Третьего дня он с трудом выпросил у начальника таможни отпуск на десять дней. Уезжая, он уверял жену, что ему необходимо окончательно переговорить с братом относительно продажи дома, доставшегося им в наследство от дяди. Дом был старый, полуразвалившийся и два раза заложенный, от продажи его никакой прибыли ожидать было нельзя. Жена понимала это и в день отъезда целое утро с негодованием повторяла:
— Вот человек, вот человек!.. Отлично знает, что в семье нет лишней копейки, знает, что дом этот никогда не продастся, и со спокойной душой отправляется тратить сорок-пятьдесят рублей, — и снова заканчивала своей любимой фразой, точно припевом, — вот человек, вот человек… — и эти два простые слова били его по нервам как оскорбительные или бранные.
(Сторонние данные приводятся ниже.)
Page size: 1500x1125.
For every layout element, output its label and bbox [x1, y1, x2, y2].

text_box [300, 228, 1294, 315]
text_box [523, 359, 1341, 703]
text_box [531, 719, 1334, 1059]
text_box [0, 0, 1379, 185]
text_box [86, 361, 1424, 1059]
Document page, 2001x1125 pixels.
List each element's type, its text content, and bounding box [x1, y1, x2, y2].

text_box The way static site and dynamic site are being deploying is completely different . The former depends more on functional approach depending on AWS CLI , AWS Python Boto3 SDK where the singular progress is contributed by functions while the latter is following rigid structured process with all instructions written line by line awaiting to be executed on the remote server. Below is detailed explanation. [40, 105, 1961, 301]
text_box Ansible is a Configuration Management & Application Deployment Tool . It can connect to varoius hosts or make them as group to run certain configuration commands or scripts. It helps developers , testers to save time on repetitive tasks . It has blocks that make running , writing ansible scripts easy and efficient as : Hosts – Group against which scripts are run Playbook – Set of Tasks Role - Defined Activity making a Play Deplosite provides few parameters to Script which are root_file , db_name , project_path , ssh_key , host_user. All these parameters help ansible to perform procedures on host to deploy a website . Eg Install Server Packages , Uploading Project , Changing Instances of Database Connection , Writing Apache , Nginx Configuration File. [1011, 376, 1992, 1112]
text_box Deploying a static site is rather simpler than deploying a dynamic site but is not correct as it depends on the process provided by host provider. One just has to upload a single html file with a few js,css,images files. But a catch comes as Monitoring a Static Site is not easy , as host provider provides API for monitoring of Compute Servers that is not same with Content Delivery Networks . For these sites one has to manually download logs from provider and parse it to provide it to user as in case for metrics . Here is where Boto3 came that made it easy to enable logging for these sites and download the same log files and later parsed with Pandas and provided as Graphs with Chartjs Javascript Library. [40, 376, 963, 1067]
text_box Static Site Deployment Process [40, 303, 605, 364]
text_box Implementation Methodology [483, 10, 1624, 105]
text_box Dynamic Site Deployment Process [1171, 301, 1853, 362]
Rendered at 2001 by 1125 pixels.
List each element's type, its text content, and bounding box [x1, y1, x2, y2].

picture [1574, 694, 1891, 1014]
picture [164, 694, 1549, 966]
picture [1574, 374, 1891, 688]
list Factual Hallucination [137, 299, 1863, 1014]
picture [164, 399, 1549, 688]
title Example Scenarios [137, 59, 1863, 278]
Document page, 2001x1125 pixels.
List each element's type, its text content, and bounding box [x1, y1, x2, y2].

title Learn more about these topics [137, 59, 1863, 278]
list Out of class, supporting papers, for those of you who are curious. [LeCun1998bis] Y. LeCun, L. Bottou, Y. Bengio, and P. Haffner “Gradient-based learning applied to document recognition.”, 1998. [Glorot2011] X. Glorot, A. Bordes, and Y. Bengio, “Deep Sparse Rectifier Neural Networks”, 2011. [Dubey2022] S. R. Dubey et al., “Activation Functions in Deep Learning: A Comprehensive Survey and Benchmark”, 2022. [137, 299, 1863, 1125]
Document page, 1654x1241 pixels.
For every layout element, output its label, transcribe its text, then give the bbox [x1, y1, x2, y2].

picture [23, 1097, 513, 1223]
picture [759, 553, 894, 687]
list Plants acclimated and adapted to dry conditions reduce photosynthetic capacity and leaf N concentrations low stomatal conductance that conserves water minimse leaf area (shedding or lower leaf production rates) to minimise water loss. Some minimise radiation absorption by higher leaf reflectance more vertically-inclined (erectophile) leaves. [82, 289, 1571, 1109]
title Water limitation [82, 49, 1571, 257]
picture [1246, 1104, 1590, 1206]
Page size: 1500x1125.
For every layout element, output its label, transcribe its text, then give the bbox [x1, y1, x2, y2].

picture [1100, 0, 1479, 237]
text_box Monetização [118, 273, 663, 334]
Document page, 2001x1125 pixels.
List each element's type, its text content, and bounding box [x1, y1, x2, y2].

Шатилову хотелось, чтобы с ним поехала и отдохнула и жена, которую он любил, и которую ему было жаль, но он знал, что она не согласится оставить детей, и не смел ей возражать, а ходил взад и вперёд по комнате и думал: «А всё-таки уехать нужно, ради той же самой Наташи. Я стал невыносим. Я придираюсь к каждому её слову. Я мучу и её, и детей, и себя от того, что у меня совсем расстроены нервы. Перед самым ничтожным несчастьем я падаю духом. Если я потрачу на эту поездку и на прожитьё, в общем, сорок рублей, то от этого особенно долгов не прибавится, но зато я приду в себя, стану предприимчивее, веселее… Да и брат в самом деле, может быть, найдёт какой-нибудь способ поскорее нам разделиться… Наташа соскучится и обрадуется».